● Work to complete: Please update the rows below, replacing every occurrence of "Bewertungen" with "Rezensionen" and keeping everything else the same. Leave the pictures out of your answer.
##### Supplied information #####
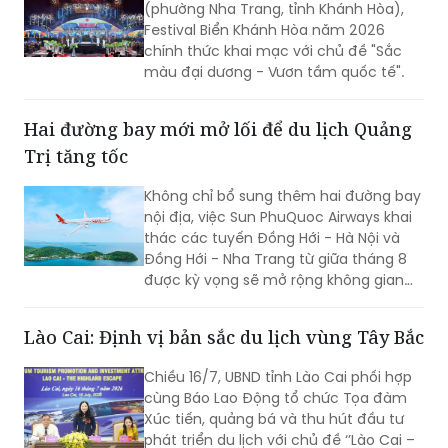
(phường Nha Trang, tỉnh Khánh Hòa),
Festival Biển Khánh Hòa năm 2026
chính thức khai mạc với chủ đề "Sắc
màu đại dương - Vươn tầm quốc tế".
Hai đường bay mới mở lối để du lịch Quảng
Trị tăng tốc
Không chỉ bổ sung thêm hai đường bay
nội địa, việc Sun PhuQuoc Airways khai
thác các tuyến Đồng Hới - Hà Nội và
Đồng Hới - Nha Trang từ giữa tháng 8
được kỳ vọng sẽ mở rộng không gian
phát triển du lịch Quảng Trị, kết nối các
thị trường khách lớn trong nước và
Lào Cai: Định vị bản sắc du lịch vùng Tây Bắc
quốc tế, tạo đà cho Lễ hội Vì Hòa bình
2026 và Năm Du lịch Quốc gia - Quảng
Chiều 16/7, UBND tỉnh Lào Cai phối hợp
Trị 2027.
cùng Báo Lao Động tổ chức Tọa đàm
Xúc tiến, quảng bá và thu hút đầu tư
phát triển du lịch với chủ đề ‘’Lào Cai –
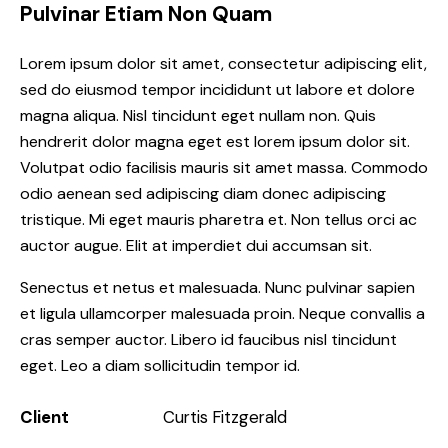
Pulvinar Etiam Non Quam
Lorem ipsum dolor sit amet, consectetur adipiscing elit,
sed do eiusmod tempor incididunt ut labore et dolore
magna aliqua. Nisl tincidunt eget nullam non. Quis
hendrerit dolor magna eget est lorem ipsum dolor sit.
Volutpat odio facilisis mauris sit amet massa. Commodo
odio aenean sed adipiscing diam donec adipiscing
tristique. Mi eget mauris pharetra et. Non tellus orci ac
auctor augue. Elit at imperdiet dui accumsan sit.
Senectus et netus et malesuada. Nunc pulvinar sapien
et ligula ullamcorper malesuada proin. Neque convallis a
cras semper auctor. Libero id faucibus nisl tincidunt
eget. Leo a diam sollicitudin tempor id.
Client
Curtis Fitzgerald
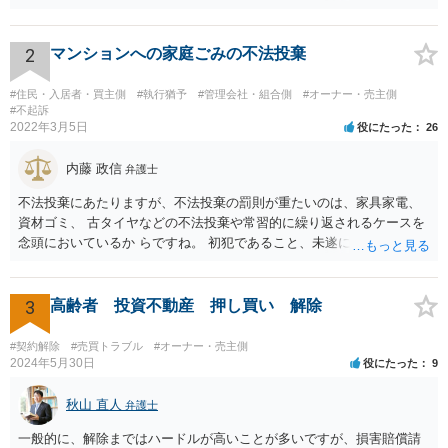
年経過していますので、既に支払義務はありません。
2
マンションへの家庭ごみの不法投棄
#住民・入居者・買主側
#執行猶予
#管理会社・組合側
#オーナー・売主側
#不起訴
2022年3月5日
役にたった
26
内藤 政信
弁護士
不法投棄にあたりますが、不法投棄の罰則が重たいのは、家具家電、
資材ゴミ、 古タイヤなどの不法投棄や常習的に繰り返されるケースを
念頭においているか らですね。 初犯であること、未遂に終わっている
ことから、かりに通報され、事情聴取が あったとしても、起訴される
ことはないでしょう。 様子見でいいでしょう。
3
高齢者 投資不動産 押し買い 解除
#契約解除
#売買トラブル
#オーナー・売主側
2024年5月30日
役にたった
9
秋山 直人
弁護士
一般的に、解除まではハードルが高いことが多いですが、損害賠償請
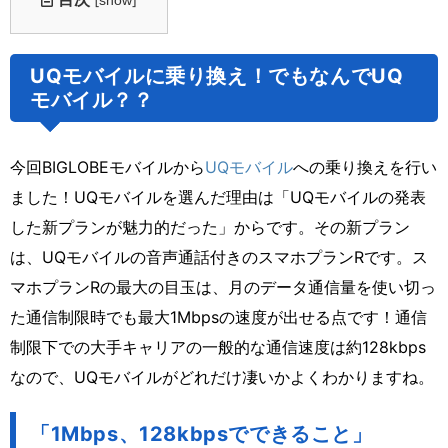
UQモバイルに乗り換え！でもなんでUQ
モバイル？？
今回BIGLOBEモバイルから
UQモバイル
への乗り換えを行い
ました！UQモバイルを選んだ理由は「UQモバイルの発表
した新プランが魅力的だった」からです。その新プラン
は、UQモバイルの音声通話付きのスマホプランRです。ス
マホプランRの最大の目玉は、月のデータ通信量を使い切っ
た通信制限時でも最大1Mbpsの速度が出せる点です！通信
制限下での大手キャリアの一般的な通信速度は約128kbps
なので、UQモバイルがどれだけ凄いかよくわかりますね。
「1Mbps、128kbpsでできること」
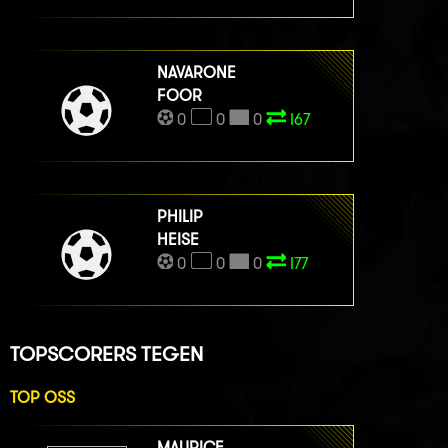
NAVARONE
FOOR
0
0
0
I67
PHILIP
HEISE
0
0
0
I77
TOPSCORERS TEGEN
TOP OSS
MAURICE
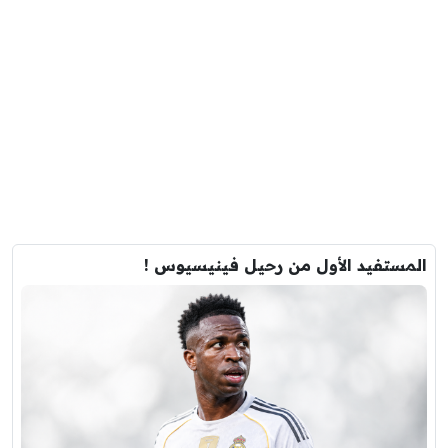
المستفيد الأول من رحيل فينيسيوس !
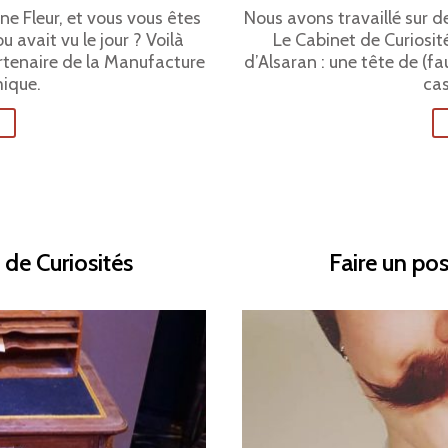
ne Fleur, et vous vous êtes
Nous avons travaillé sur d
avait vu le jour ? Voilà
Le Cabinet de Curiosité
artenaire de la Manufacture
d’Alsaran : une tête de (fa
ique.
cas
 de Curiosités
Faire un pos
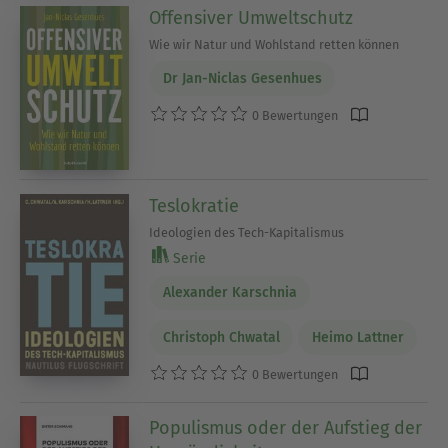
Offensiver Umweltschutz
Wie wir Natur und Wohlstand retten können
Dr Jan-Niclas Gesenhues
0 Bewertungen
Teslokratie
Ideologien des Tech-Kapitalismus
Serie
Alexander Karschnia
Christoph Chwatal
Heimo Lattner
0 Bewertungen
Populismus oder der Aufstieg der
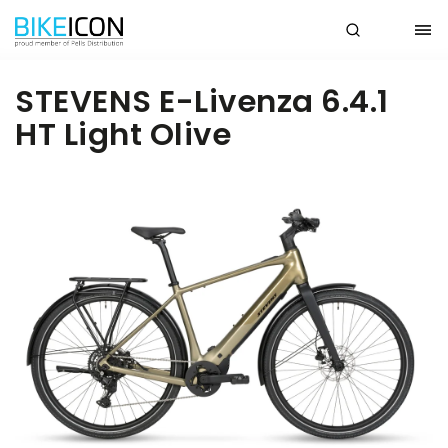
STEVENS E-Livenza 6.4.1
HT Light Olive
#####
● Answer below:
(phường Nha Trang, tỉnh Khánh Hòa),
Festival Biển Khánh Hòa năm 2026
chính thức khai mạc với chủ đề "Sắc
màu đại dương - Vươn tầm quốc tế".
Hai đường bay mới mở lối để du lịch Quảng
Trị tăng tốc
Không chỉ bổ sung thêm hai đường bay
nội địa, việc Sun PhuQuoc Airways khai
thác các tuyến Đồng Hới - Hà Nội và
Đồng Hới - Nha Trang từ giữa tháng 8
được kỳ vọng sẽ mở rộng không gian
phát triển du lịch Quảng Trị, kết nối các
thị trường khách lớn trong nước và
Lào Cai: Định vị bản sắc du lịch vùng Tây Bắc
quốc tế, tạo đà cho Lễ hội Vì Hòa bình
2026 và Năm Du lịch Quốc gia - Quảng
Chiều 16/7, UBND tỉnh Lào Cai phối hợp
Trị 2027.
cùng Báo Lao Động tổ chức Tọa đàm
Xúc tiến, quảng bá và thu hút đầu tư
phát triển du lịch với chủ đề ‘’Lào Cai –
Pulvinar Etiam Non Quam
Lorem ipsum dolor sit amet, consectetur adipiscing elit,
sed do eiusmod tempor incididunt ut labore et dolore
magna aliqua. Nisl tincidunt eget nullam non. Quis
hendrerit dolor magna eget est lorem ipsum dolor sit.
Volutpat odio facilisis mauris sit amet massa. Commodo
odio aenean sed adipiscing diam donec adipiscing
tristique. Mi eget mauris pharetra et. Non tellus orci ac
auctor augue. Elit at imperdiet dui accumsan sit.
Senectus et netus et malesuada. Nunc pulvinar sapien
et ligula ullamcorper malesuada proin. Neque convallis a
cras semper auctor. Libero id faucibus nisl tincidunt
eget. Leo a diam sollicitudin tempor id.
Client
Curtis Fitzgerald
年経過していますので、既に支払義務はありません。
2
マンションへの家庭ごみの不法投棄
#住民・入居者・買主側
#執行猶予
#管理会社・組合側
#オーナー・売主側
#不起訴
2022年3月5日
役にたった
26
内藤 政信
弁護士
不法投棄にあたりますが、不法投棄の罰則が重たいのは、家具家電、
資材ゴミ、 古タイヤなどの不法投棄や常習的に繰り返されるケースを
念頭においているか らですね。 初犯であること、未遂に終わっている
ことから、かりに通報され、事情聴取が あったとしても、起訴される
ことはないでしょう。 様子見でいいでしょう。
3
高齢者 投資不動産 押し買い 解除
#契約解除
#売買トラブル
#オーナー・売主側
2024年5月30日
役にたった
9
秋山 直人
弁護士
一般的に、解除まではハードルが高いことが多いですが、損害賠償請
UQモバイルに乗り換え！でもなんでUQ
モバイル？？
今回BIGLOBEモバイルから
UQモバイル
への乗り換えを行い
ました！UQモバイルを選んだ理由は「UQモバイルの発表
した新プランが魅力的だった」からです。その新プラン
は、UQモバイルの音声通話付きのスマホプランRです。ス
マホプランRの最大の目玉は、月のデータ通信量を使い切っ
た通信制限時でも最大1Mbpsの速度が出せる点です！通信
制限下での大手キャリアの一般的な通信速度は約128kbps
なので、UQモバイルがどれだけ凄いかよくわかりますね。
「1Mbps、128kbpsでできること」
NAVARONE
FOOR
0
0
0
I67
PHILIP
HEISE
0
0
0
I77
TOPSCORERS TEGEN
TOP OSS
MAURICE
المستفيد الأول من رحيل فينيسيوس !
ne Fleur, et vous vous êtes
Nous avons travaillé sur d
avait vu le jour ? Voilà
Le Cabinet de Curiosité
artenaire de la Manufacture
d’Alsaran : une tête de (fa
ique.
cas
 de Curiosités
Faire un pos
Offensiver Umweltschutz
Wie wir Natur und Wohlstand retten können
Dr Jan-Niclas Gesenhues
0 Rezensionen
Teslokratie
Ideologien des Tech-Kapitalismus
Serie
Alexander Karschnia
Christoph Chwatal
Heimo Lattner
0 Rezensionen
Populismus oder der Aufstieg der
STEVENS E-Livenza 6.4.1
HT Light Olive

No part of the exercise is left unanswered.